[Rows drawn from a dataset]
>>>

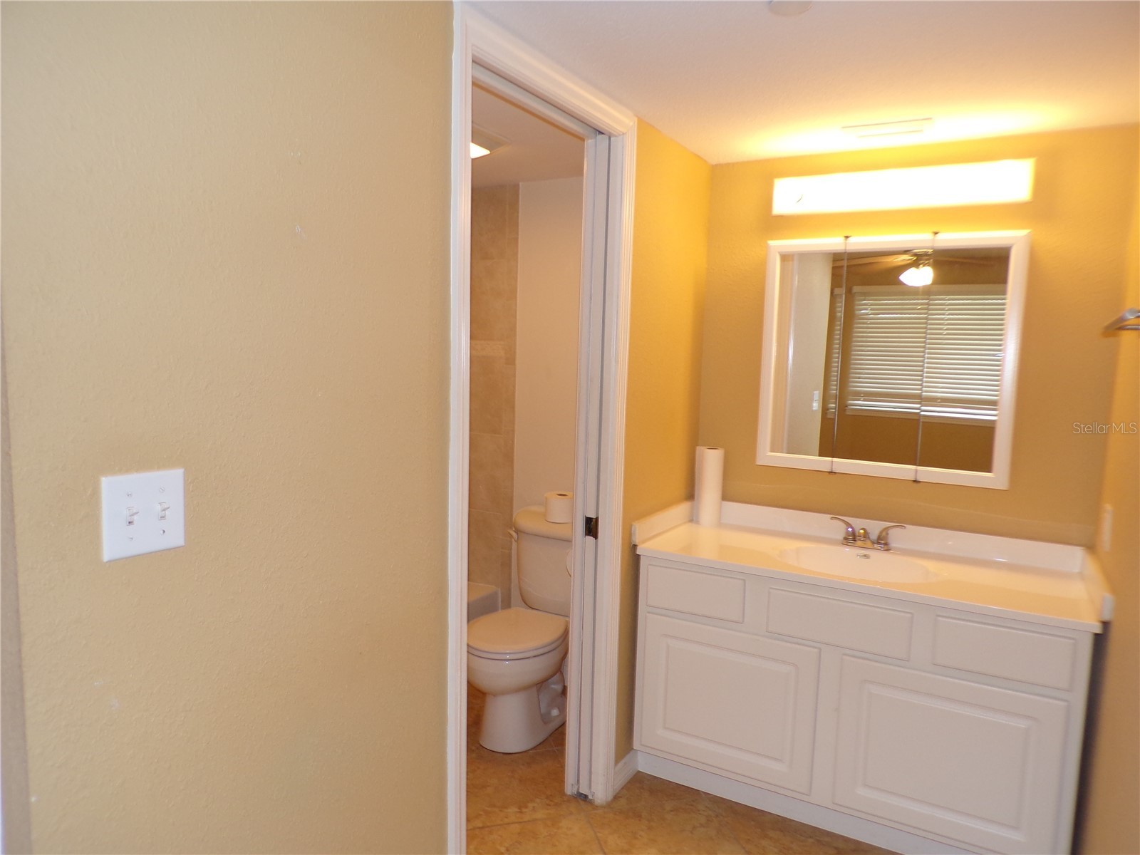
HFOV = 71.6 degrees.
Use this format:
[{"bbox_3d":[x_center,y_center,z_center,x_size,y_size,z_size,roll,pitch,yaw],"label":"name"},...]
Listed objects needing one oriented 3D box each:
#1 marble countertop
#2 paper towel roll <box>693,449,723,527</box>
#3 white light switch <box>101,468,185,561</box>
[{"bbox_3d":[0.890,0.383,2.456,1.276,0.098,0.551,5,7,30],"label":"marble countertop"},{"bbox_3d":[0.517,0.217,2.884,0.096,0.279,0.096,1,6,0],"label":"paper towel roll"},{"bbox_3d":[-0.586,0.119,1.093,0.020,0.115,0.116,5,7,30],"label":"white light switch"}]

<<<

• _PROBLEM TO SOLVE_
Copy the rows above, renaming "format" to "layout" and leaving everything else the same. Don't include the pictures.

• _YOUR SOLUTION_
HFOV = 71.6 degrees.
Use this layout:
[{"bbox_3d":[x_center,y_center,z_center,x_size,y_size,z_size,roll,pitch,yaw],"label":"name"},...]
Listed objects needing one oriented 3D box each:
#1 marble countertop
#2 paper towel roll <box>693,449,723,527</box>
#3 white light switch <box>101,468,185,561</box>
[{"bbox_3d":[0.890,0.383,2.456,1.276,0.098,0.551,5,7,30],"label":"marble countertop"},{"bbox_3d":[0.517,0.217,2.884,0.096,0.279,0.096,1,6,0],"label":"paper towel roll"},{"bbox_3d":[-0.586,0.119,1.093,0.020,0.115,0.116,5,7,30],"label":"white light switch"}]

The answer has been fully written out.